If that doesn’t worry you, it should.
The good news is that as data volumes have increased, so have the resources available to help us manage our data. Let’s take a look at six ways you can improve your data quality to minimize risk and maximize opportunity.
1. Determine KPIs
You measure business performance based on indicators like cash flow, growth profit margin, sales, inventory turnover, and revenue growth. All of these keyperformance indicators, or KPIs, depend on data to give you the information you need to succeed. Before you can delve too deeply into data quality improvements, you need to identify the KPIs for each area of your company so you know what data to collect what level of detail you need, and how to create standards that ensure the integrity of your data.
2. Get to know your data
With your KPIs in place, the next step is documenting your data: what data you collect, why you collect it, and where it comes from. Many data warehouses are bursting at the seams with inconsequential pieces of information, and storing all that data gets cumbersome and/or expensive. A data audit will help you identify the data assets you own, determine how and where data is stored, and assess data usage and priorities.
3. Create data standards
Inconsistent data entry and formatting create huge problems for your data warehouse. That was the problem with the Mars Climate Orbiter. Don’t make that same mistake. Data standards ensure that data types and values remain consistent so you don’t end up with duplicate records or misaligned values. Processes like data matching, geocoding, data profiling, and data integration ensure that data adheres to format and entry standards.
It’s also important to document data elements, definitions, and validation rules. This is especially helpful if your data manager moves on to another organization and someone else must step in to lead your data initiatives.
4. Ensure data accuracy
Data validation identifies missing or inaccurate information and supports data integrity. It can be done automatically during the data entry process by flagging inconsistent or missing information.
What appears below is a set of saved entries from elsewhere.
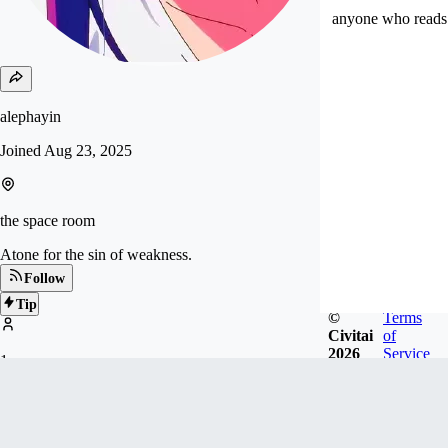
anyone who reads 
alephayin
Joined
Aug 23, 2025
the space room
Atone for the sin of weakness.
Follow
Tip
©
Terms
Civitai
of
2026
Service
1
FOLLOWERS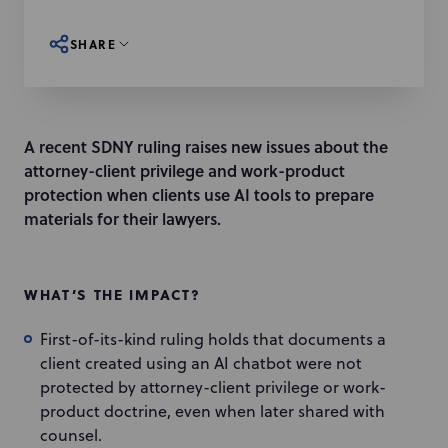
SHARE
A recent SDNY ruling raises new issues about the
attorney-client privilege and work-product
protection when clients use AI tools to prepare
materials for their lawyers.
WHAT’S THE IMPACT?
First-of-its-kind ruling holds that documents a
client created using an AI chatbot were not
protected by attorney-client privilege or work-
product doctrine, even when later shared with
counsel.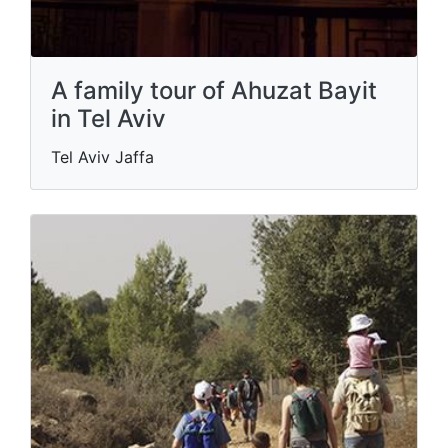
A family tour of Ahuzat Bayit
in Tel Aviv
Tel Aviv Jaffa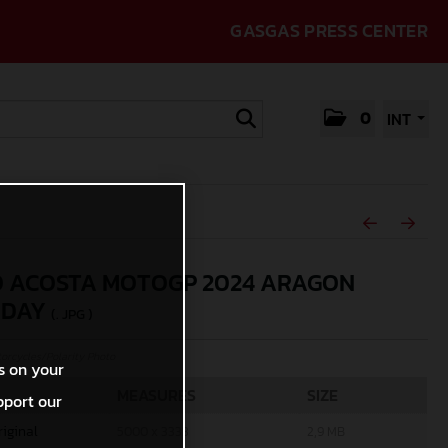
GASGAS PRESS CENTER
0
INT
 ACOSTA MOTOGP 2024 ARAGON
RDAY
(. JPG )
rcycles/Polarity Photo
s on your
MEASURES
SIZE
pport our
riginal
5000 x 3333
2,9 MB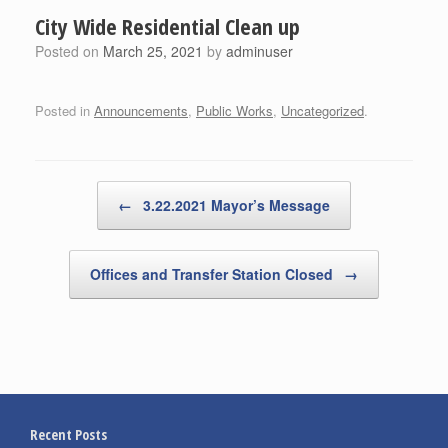
City Wide Residential Clean up
Posted on
March 25, 2021
by
adminuser
Posted in
Announcements
,
Public Works
,
Uncategorized
.
Post navigation
←
3.22.2021 Mayor’s Message
Offices and Transfer Station Closed
→
Recent Posts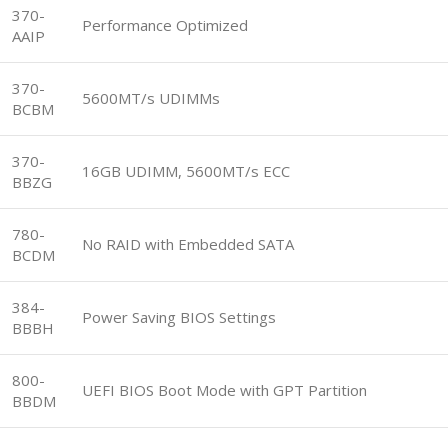
370-
Performance Optimized
AAIP
370-
5600MT/s UDIMMs
BCBM
370-
16GB UDIMM, 5600MT/s ECC
BBZG
780-
No RAID with Embedded SATA
BCDM
384-
Power Saving BIOS Settings
BBBH
800-
UEFI BIOS Boot Mode with GPT Partition
BBDM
You can also validate data using techniques like loop back verification, which checks information against the data source.
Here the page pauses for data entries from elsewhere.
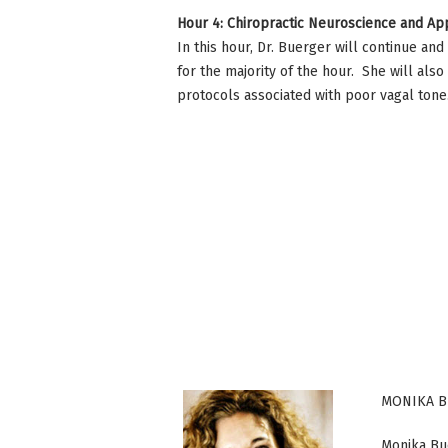
Hour 4: Chiropractic Neuroscience and App
In this hour, Dr. Buerger will continue an
for the majority of the hour. She will al
protocols associated with poor vagal ton
MONIKA B
Monika Bue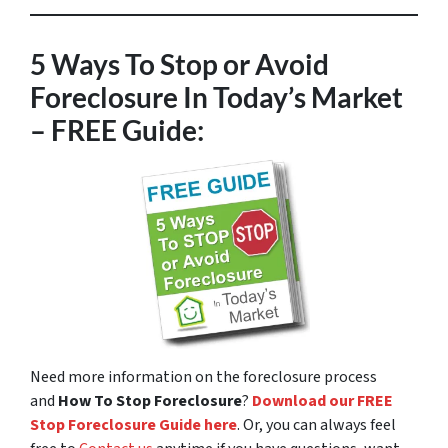
5 Ways To Stop or Avoid
Foreclosure In Today’s Market
– FREE Guide:
Need more information on the foreclosure process
and
How To Stop Foreclosure
?
Download our FREE
Stop Foreclosure Guide here
. Or, you can always feel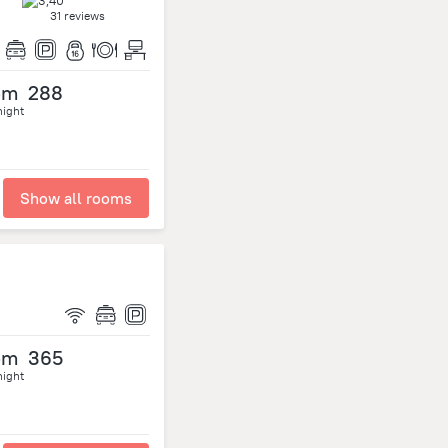
31 reviews
om
288
night
Show all rooms
om
365
night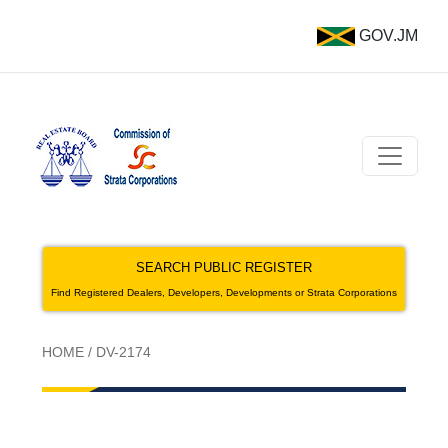
GOV.JM
SEARCH PUBLIC REGISTER
Find Registered Dealers, Developers, Developments or Strata Corporations
HOME
/
DV-2174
Data accuracy includes normalizing formats, detecting duplicate entries, ensuring that your data sources are accurate and authoritative, and training employees on data entry standards. Data types and values should remain consistent across all records so that you can be confident in the accuracy of your reports.
5. Use a data warehouse to break down silos
You will never harness the power of your data until you can access it reliably. One of the most significant hindrances to effective data usage is storing data in multiple systems. These unconnected data silos cause problems with retrieval and analysis, and they make it nearly impossible to get a consistent picture of your business operations.
Sharing information across your organization helps you make better decisions, retrieve the information you need faster, and promote confidence in your analysis. That’s why data integration is so important. An integrated data solution promotes free exchange of data among all parts of your organization and supports quick, impactful decisions using the most up-to-date and relevant information.
6. Improve data structure
Data structuring is the process of organizing data so that it can be used. Ineffective data structures slow down your analysis and undermine the efficiency of data retrieval. There are many types of data structures, and using them strategically can prevent efficiency bottlenecks by putting data into a useable, manageable format.
Is all this effort really worth it? Think of data quality improvements as investments with exponential returns. Data management is a complex issue, and problems with quality and structure won’t be solved quickly. But when you begin making incremental improvements to the quality of your data you will see fewer errors, fewer costly mistakes, and more profitable business decisions. And that will prove to be worth it every time.